Required work >>
Return the following from the records below: each line, word for word, starting with the line that contains "thumb ip: (338, 277)" and going on through the line that contains "ring pip: (354, 335)", with nothing outside that range.

Extracted material >>
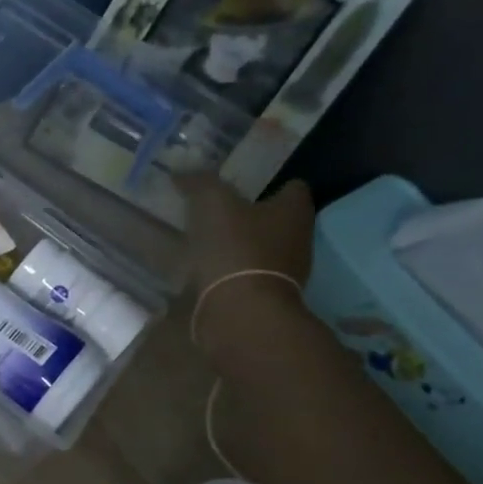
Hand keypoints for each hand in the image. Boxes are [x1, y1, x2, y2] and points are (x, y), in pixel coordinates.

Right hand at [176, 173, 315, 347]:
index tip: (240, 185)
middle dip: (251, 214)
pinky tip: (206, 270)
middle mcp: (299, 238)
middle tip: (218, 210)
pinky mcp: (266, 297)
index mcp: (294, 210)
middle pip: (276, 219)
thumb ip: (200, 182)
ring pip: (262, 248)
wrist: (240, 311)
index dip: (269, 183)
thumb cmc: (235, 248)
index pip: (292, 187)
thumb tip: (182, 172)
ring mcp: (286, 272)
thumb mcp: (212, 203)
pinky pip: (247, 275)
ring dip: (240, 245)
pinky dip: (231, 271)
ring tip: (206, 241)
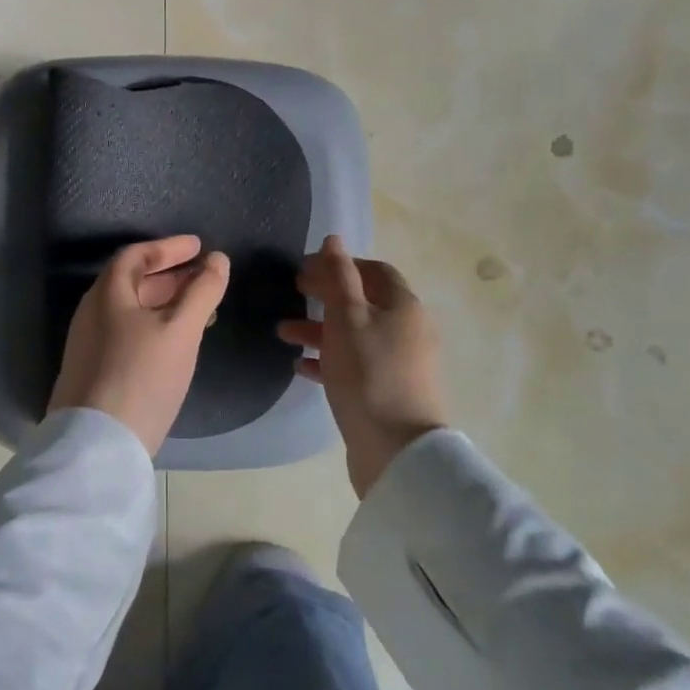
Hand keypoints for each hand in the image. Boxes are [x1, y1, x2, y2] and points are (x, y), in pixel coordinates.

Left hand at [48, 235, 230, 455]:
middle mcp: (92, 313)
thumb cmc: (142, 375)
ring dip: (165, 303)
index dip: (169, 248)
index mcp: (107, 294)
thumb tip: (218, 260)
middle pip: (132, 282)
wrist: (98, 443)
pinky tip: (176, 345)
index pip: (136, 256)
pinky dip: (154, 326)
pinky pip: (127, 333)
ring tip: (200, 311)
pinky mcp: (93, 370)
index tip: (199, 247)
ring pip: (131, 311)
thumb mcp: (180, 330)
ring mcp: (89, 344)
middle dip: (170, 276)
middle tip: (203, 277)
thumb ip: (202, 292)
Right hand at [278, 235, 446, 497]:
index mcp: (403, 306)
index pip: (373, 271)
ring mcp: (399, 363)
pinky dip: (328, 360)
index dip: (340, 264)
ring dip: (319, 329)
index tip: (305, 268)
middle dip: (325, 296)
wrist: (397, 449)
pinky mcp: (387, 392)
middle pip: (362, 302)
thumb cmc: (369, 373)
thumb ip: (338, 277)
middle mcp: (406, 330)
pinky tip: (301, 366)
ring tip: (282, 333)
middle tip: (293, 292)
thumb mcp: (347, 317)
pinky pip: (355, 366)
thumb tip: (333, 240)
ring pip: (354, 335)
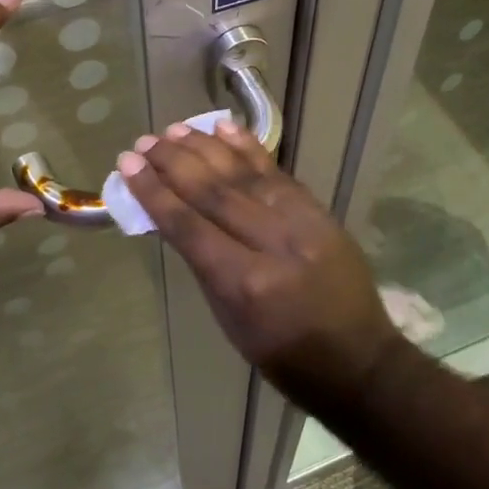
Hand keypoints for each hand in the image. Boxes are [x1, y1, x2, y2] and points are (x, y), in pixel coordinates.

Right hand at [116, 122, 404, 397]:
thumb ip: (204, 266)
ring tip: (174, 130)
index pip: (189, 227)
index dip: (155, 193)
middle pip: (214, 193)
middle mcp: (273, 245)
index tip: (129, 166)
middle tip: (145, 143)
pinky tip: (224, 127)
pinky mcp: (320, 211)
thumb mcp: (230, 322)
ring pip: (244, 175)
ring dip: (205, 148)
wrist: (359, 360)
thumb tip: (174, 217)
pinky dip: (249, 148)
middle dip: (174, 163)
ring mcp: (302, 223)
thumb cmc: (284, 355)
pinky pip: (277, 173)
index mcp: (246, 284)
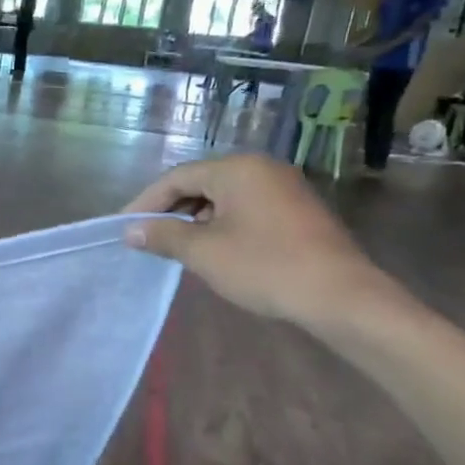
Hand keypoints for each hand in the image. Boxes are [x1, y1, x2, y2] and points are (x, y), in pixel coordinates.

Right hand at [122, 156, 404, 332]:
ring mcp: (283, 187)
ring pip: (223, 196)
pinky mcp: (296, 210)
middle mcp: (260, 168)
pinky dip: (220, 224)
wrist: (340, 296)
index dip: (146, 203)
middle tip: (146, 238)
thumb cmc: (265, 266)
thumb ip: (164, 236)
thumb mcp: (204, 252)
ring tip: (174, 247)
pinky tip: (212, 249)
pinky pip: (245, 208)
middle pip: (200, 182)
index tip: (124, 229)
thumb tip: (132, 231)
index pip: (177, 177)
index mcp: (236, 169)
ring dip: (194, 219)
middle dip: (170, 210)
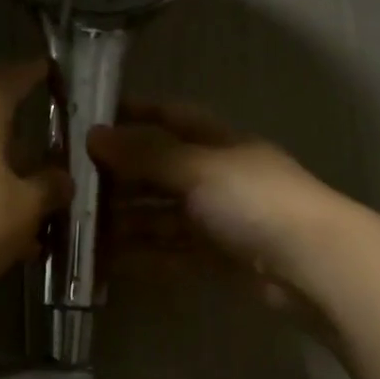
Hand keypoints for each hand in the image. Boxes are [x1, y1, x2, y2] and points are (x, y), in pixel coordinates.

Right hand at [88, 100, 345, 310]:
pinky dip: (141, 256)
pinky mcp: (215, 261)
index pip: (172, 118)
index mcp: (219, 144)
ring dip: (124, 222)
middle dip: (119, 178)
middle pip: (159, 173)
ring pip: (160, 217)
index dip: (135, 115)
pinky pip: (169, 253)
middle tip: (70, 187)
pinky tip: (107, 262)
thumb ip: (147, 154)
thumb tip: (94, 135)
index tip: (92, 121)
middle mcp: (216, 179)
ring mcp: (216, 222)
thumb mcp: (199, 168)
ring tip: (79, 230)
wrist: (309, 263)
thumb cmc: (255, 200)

Result for this exercise >>
thumb ip: (338, 277)
middle mcp: (406, 330)
pinky tip: (301, 366)
ring tip: (282, 333)
middle tip: (293, 292)
thumb mcp: (347, 317)
pinky pip: (355, 366)
thumb tip: (333, 240)
ring pip: (354, 335)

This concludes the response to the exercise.